March 2017 my dad had a heart attack and was in our general hospital, he was there waiting for 3 days before they could send him an hour north for an angiogram and angioplasty (he had that done 15 years prior and dr said they only last about that long so we thought this could be a simple procedure)
Finally got word that they were transporting him on Tuesday morning for the surgery, went to see him, he was pretty spent.  We spent night in hotel, saw him the next morning, he looked amazing, colour in his face, sitting on the edge of the bed having breakfast, telling the nurse and us jokes, yup that was my dad... always wanting to make people laugh.  Dr said he would be transferred the next day if he continues to do so well.  And as my dad would do, he sent us off to go to home and that we will see him tomorrow.  We left on such a high.. giddy you would say.  Of course I see it now as the calm before the shitstorm! Got home about 11am and at 2pm got a call from the hospital that dad was not doing well.  My sister was going to wait til the cardio dr called, I jumped in the car with my bf driving (thank God) headed for the hospital, got there about 3ish and he was on oxygen, still talking but clearly in a lot of pain.  Talked to dr's and they made it sound like he could come back from this, they said he on the operating table he had another heart attack, and he came back from that and that was worse then what this was.  I was in shock, I was trying to make sense out of seeing him just hours before with colour and life and jokes, and know he's on oxygen and struggling and in pain.  We were able to converse, my questions were more are you in pain, what can I do, his were.. this is where the documents are, this is what I want done.  And then the words no child (adult or not) wants to hear from their parent.  My dad says to me, I'm going to the other side today, well my response was tears and of course pops says to me, don't cry.. oh ya sure pops... Made the call to my sibs to come asap, and then for the next hour I shared all my funny memories of him when I was young, and all the love I have in my heart until he was sleeping more. At 7 pm he died.  I still have issues saying that, writing that and thinking that,yup tears. Not sure if that will ever go away.

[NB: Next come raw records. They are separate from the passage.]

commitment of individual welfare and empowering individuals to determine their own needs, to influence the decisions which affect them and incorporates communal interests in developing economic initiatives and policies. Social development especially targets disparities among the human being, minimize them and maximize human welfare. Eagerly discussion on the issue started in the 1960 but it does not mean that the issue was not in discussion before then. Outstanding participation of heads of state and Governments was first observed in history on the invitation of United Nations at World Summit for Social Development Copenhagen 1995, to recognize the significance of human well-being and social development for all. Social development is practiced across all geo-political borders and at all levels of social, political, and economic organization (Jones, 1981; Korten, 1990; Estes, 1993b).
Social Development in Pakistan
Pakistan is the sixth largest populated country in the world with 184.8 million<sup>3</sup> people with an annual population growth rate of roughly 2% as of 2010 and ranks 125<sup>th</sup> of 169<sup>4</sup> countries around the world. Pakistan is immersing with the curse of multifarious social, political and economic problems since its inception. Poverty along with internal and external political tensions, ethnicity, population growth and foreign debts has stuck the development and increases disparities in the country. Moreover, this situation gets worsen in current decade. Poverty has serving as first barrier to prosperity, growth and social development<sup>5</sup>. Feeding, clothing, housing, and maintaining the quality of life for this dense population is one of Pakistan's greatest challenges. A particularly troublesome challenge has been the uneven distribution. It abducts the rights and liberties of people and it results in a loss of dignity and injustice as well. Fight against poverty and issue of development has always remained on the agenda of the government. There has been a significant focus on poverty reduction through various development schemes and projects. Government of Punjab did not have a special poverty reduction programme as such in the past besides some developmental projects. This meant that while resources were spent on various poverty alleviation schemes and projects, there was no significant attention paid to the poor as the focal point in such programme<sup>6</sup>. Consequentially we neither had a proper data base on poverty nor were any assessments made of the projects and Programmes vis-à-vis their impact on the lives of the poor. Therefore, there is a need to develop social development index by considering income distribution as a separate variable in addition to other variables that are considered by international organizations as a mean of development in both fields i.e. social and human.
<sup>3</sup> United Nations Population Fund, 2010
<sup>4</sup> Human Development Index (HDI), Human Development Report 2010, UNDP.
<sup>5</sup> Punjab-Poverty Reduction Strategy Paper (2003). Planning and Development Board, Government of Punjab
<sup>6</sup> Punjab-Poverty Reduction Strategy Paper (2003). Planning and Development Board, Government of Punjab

So needless to say the balance of 2017, I was numb, lost, it is amazing what grief does to you. 
Us kids commemorated moms date of death, and since we are now all that we have, is each other, we make a point to get together, to call, to be there for one another, we were close and we definitely have gotten much closer. 

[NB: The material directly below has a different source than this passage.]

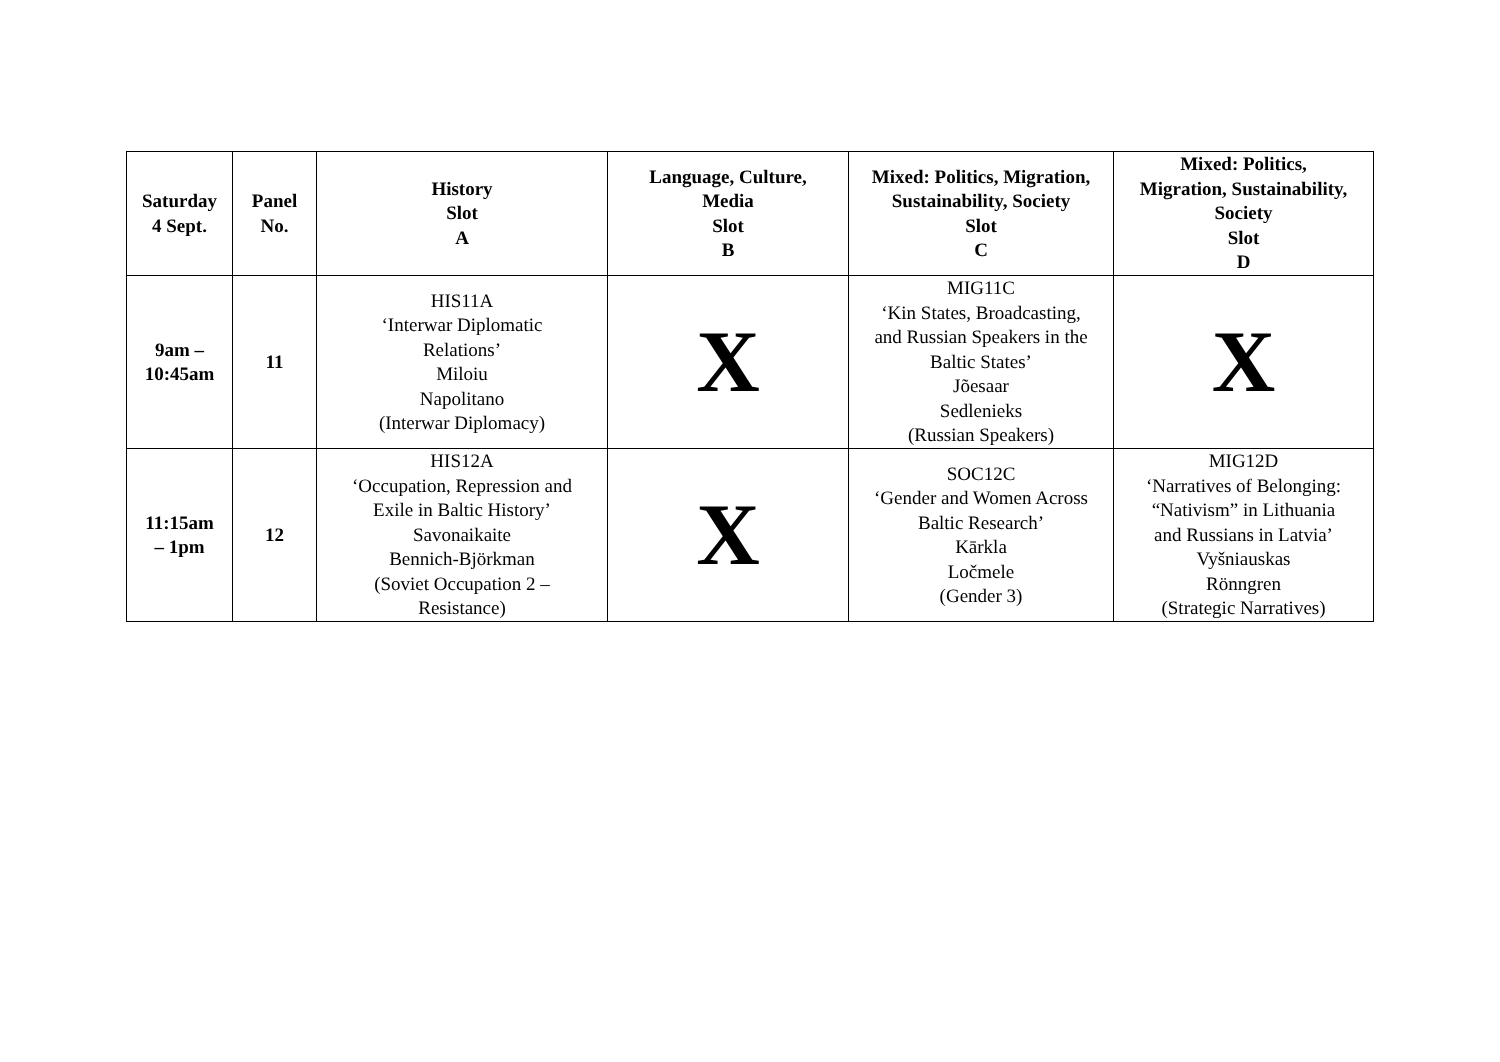| Saturday 4 Sept. | Panel No. | History Slot A | Language, Culture, Media Slot B | Mixed: Politics, Migration, Sustainability, Society Slot C | Mixed: Politics, Migration, Sustainability, Society Slot D |
| --- | --- | --- | --- | --- | --- |
| 9am – 10:45am | 11 | HIS11A ‘Interwar Diplomatic Relations’ Miloiu Napolitano (Interwar Diplomacy) | X | MIG11C ‘Kin States, Broadcasting, and Russian Speakers in the Baltic States’ Jõesaar Sedlenieks (Russian Speakers) | X |
| 11:15am – 1pm | 12 | HIS12A ‘Occupation, Repression and Exile in Baltic History’ Savonaikaite Bennich-Björkman (Soviet Occupation 2 – Resistance) | X | SOC12C ‘Gender and Women Across Baltic Research’ Kārkla Ločmele (Gender 3) | MIG12D ‘Narratives of Belonging: “Nativism” in Lithuania and Russians in Latvia’ Vyšniauskas Rönngren (Strategic Narratives) |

We just had the one year of dad's death and that was quite the feat for me.  The day of, you play everything over in your mind, everything that happened that day, the hour you were on the way home, the hour back on road there, the conversations, every last detail. No I don't know why, again I think the mind can be cruel.  The next day though, was the most strangest and my sister and I both had the same feelings.  We woke up knowing WE survived, that we made it, we were relieved, and happy yet sad.

Ecclesiastes 3:1-8 

A Time for Everything

 There is an appointed time for everything. And there is a time for every event under heaven—
 A time to give birth and a time to die;
A time to plant and a time to uproot what is planted.
 A time to kill and a time to heal;
A time to tear down and a time to build up.
A time to weep and a time to laugh;
A time to mourn and a time to dance.
A time to throw stones and a time to gather stones;
A time to embrace and a time to shun embracing.
 A time to search and a time to give up as lost;
A time to keep and a time to throw away.
A time to tear apart and a time to sew together;
A time to be silent and a time to speak.
 A time to love and a time to hate;
A time for war and a time for peace.